TSU has recently upgraded its SKIF supercomputer to support the data processing needs of the NICA collider project, thanks to a megagrant from the Russian government. This new equipment will enable TSU physicists to handle large amounts of data for the NICA project, which is part of the national initiative "Science and Universities".
SKIF Cyberia was created and installed at TSU in 2007 and was considered the most powerful CIS supercomputer at the time, with a system performance of 8.9 TFLOPS in Linpack benchmarks. Over the years, the capacity of SKIF Cyberia has been systematically increased. Currently, the TSU supercomputer ranks 36th in the list of the most powerful in the CIS, with a peak performance of 239 trillion operations per second.
The new equipment, worth more than 32 million rubles, has been purchased through a megagrant from the Russian government. It includes 640 central processing units (cores), graphics accelerators for running artificial intelligence algorithms, over 2.8 TB of RAM, and a high-speed data storage system with a capacity of 90 TB.
It was previously announced that TSU scientists were awarded a grant of 500 million rubles to implement a research project in high energy physics. One of the project's objectives is to transfer the international experience gained at the Large Hadron Collider (LHC) at CERN to the Russian hadron supercollider NICA. In previous years, physicists from TSU have actively participated in LHC experiments such as ATLAS, TOTEM, and CMS.
The NICA (Nuclotron-based Ion Collider fAcility) supercollider is currently being constructed at the Joint Institute for Nuclear Research (Dubna, Russia) to study the properties of dense baryonic matter. With the help of NICA, scientists plan to recreate and study quark-gluon plasma, a special state of matter that existed in the first ten-thousandths of a second after the Big Bang.
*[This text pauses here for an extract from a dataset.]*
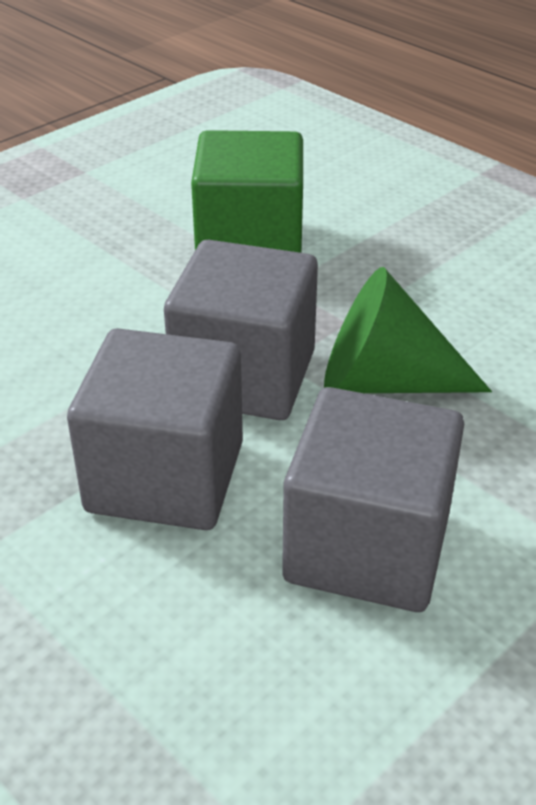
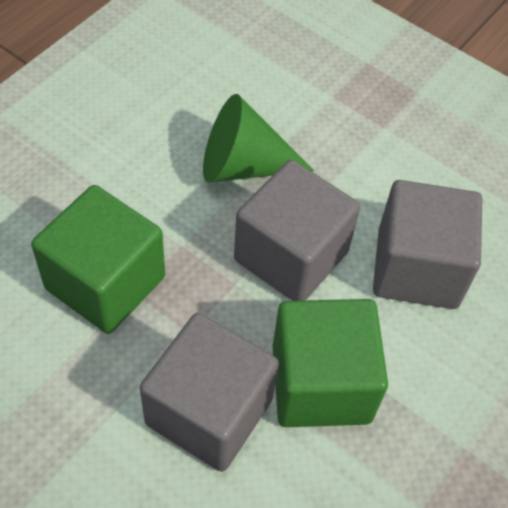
green cube: 1 -> 2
Supercomputers play a crucial role in analyzing big data arrays generated by high energy physics experiments. According to Sergey Filimonov, the main focus of scientists working under the megagrant is to model complex systems of elementary particle detectors and analyze data from experiments conducted at these facilities.
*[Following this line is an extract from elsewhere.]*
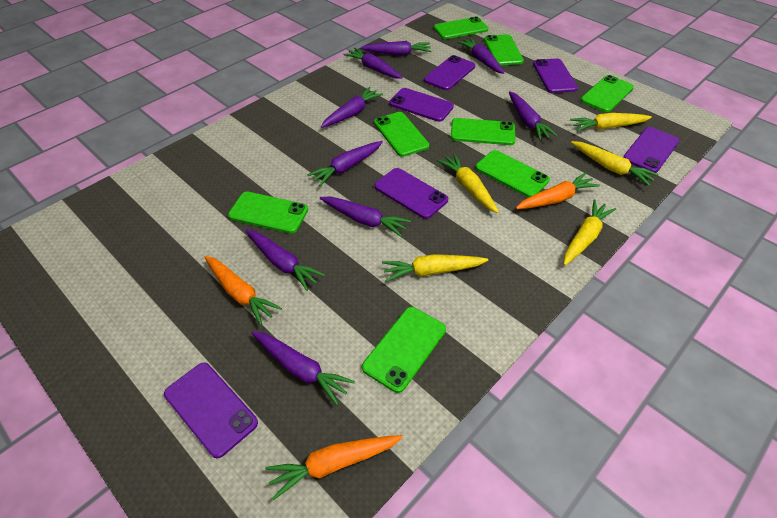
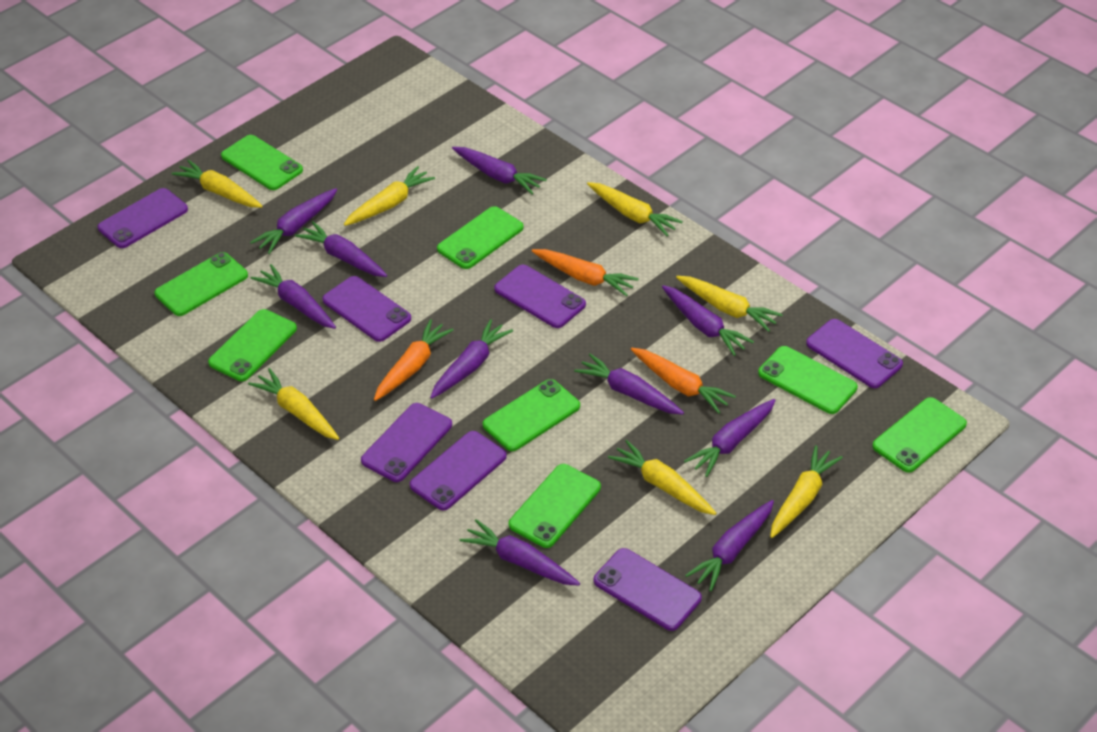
purple carrot: 9 -> 10
purple phone: 6 -> 7
yellow carrot: 5 -> 7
The megagrant project at TSU encompasses multiple interconnected scientific endeavors that directly pertain to the NICA supercollider and experiments. These include modeling particle detectors, analyzing big data in experiments, and developing new methods of data analysis using AI and machine learning. Additionally, they are involved in the development of data acquisition electronics for particle detectors.